The Effect Size for therapeutic intervention is the standardised mean difference between the pre-assessment and post assessment. It determined from the following calculation known as ‘Cohen’s d’:
Effect Size = (Mean Pre Assessment Score – Mean Post Assessment Score) divided by the Standard Deviation of the Mean Pre Assessment Score.
For the cohort at Blue Gate Fields, the Effect Size following therapeutic intervention is 2.314. This is above the threshold for a large effect and is considered to be a highly
effective intervention. It is similar to that identified in research studies where the Effect Size of intervention was 1.07.

Wellbeing for parents

Be kind to yourself

Kaz, our drama therapist, has made this 10 minute guided time for relation and reflection.

Wellbeing for Staff

Our Drama Therapist works with newly and recently qualified teachers to support them in becoming a teacher.  This self-care support provides emotional understanding and strategies to manage difficult relationships. Sessions are offered more widely to our partnership schools as a way to build connections for well-being support.

Staff sessions with Julianne explore staff and pupil wellbeing

Widening Horizons

We recognise the link between social mobility and aspirations. We provide our children with new challenges and inspiring experiences that broaden their horizons and encourage fresh thinking about what the future might hold. 

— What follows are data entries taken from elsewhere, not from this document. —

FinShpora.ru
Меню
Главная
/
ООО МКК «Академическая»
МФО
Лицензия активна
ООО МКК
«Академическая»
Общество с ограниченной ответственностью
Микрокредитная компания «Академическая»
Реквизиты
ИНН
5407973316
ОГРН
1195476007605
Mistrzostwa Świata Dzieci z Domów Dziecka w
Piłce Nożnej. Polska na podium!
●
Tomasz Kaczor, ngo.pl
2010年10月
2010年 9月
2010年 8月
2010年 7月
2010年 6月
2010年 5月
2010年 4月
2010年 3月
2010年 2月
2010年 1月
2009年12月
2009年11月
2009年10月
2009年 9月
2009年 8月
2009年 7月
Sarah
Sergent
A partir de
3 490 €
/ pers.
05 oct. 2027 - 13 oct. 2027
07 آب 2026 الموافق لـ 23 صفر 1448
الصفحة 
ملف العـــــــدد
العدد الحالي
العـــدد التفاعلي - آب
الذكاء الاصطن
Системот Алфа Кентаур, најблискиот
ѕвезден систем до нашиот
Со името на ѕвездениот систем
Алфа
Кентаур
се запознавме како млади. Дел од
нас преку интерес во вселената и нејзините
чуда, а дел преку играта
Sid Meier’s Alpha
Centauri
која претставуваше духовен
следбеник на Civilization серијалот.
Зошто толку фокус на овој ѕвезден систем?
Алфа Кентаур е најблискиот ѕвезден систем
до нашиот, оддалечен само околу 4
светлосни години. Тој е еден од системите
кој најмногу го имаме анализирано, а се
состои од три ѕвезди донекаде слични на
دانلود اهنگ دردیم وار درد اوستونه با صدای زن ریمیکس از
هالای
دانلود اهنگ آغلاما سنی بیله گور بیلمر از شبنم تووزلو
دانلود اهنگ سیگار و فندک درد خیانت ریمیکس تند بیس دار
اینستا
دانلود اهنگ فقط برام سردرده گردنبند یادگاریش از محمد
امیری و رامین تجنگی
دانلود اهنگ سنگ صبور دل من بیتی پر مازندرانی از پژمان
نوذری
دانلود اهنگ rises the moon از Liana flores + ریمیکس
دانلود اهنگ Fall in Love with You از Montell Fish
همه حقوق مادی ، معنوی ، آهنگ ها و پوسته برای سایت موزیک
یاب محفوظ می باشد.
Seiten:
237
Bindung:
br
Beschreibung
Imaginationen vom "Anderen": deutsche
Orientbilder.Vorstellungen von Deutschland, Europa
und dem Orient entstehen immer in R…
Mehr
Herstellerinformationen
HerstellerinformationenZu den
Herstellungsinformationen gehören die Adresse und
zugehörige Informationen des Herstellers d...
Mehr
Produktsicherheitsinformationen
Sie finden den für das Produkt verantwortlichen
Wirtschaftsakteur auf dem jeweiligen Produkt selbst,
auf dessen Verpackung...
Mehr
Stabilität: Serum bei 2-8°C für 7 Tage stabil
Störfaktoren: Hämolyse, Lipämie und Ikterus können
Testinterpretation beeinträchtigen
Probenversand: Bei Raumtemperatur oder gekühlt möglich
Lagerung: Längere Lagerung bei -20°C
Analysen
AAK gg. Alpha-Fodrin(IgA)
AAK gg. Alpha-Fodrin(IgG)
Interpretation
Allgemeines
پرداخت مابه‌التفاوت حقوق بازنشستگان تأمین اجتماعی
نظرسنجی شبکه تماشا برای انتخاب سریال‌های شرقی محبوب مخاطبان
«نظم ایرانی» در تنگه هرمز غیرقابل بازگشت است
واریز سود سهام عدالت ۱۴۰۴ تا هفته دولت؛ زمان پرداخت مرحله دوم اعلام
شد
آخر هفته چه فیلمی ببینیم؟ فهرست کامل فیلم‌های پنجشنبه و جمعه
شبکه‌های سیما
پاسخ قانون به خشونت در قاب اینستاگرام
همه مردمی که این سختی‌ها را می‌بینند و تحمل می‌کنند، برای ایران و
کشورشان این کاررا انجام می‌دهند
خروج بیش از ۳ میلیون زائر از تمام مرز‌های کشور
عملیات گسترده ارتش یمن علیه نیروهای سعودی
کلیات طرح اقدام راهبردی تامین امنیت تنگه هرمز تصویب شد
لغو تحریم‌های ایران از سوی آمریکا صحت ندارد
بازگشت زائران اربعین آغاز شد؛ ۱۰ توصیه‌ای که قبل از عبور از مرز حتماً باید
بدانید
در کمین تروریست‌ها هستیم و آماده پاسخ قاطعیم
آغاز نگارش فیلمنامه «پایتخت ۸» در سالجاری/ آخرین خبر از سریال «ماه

Each year, we plan cultural experiences for children which may include listening to live music, watching a live theatre production, visiting  galleries and museums, or experiencing an event linked to their topic learning. We ensure over the course of a child’s journey with us, they will have spent happy days in many of London’s top cultural venues and that they have a rich cultural vocabulary and knowledge to prepare them extremely well for secondary education and beyond. Our blogs showcase many of the visits and experiences.

In addition to school trips, we also host an annual Aspiration Day where we invite people from varied walks of life, including parents and members of the local community to come and talk about their careers and their education. There is always a wonderfully eclectic range of presentations for children to engage with and lots of inspiration shared along the way.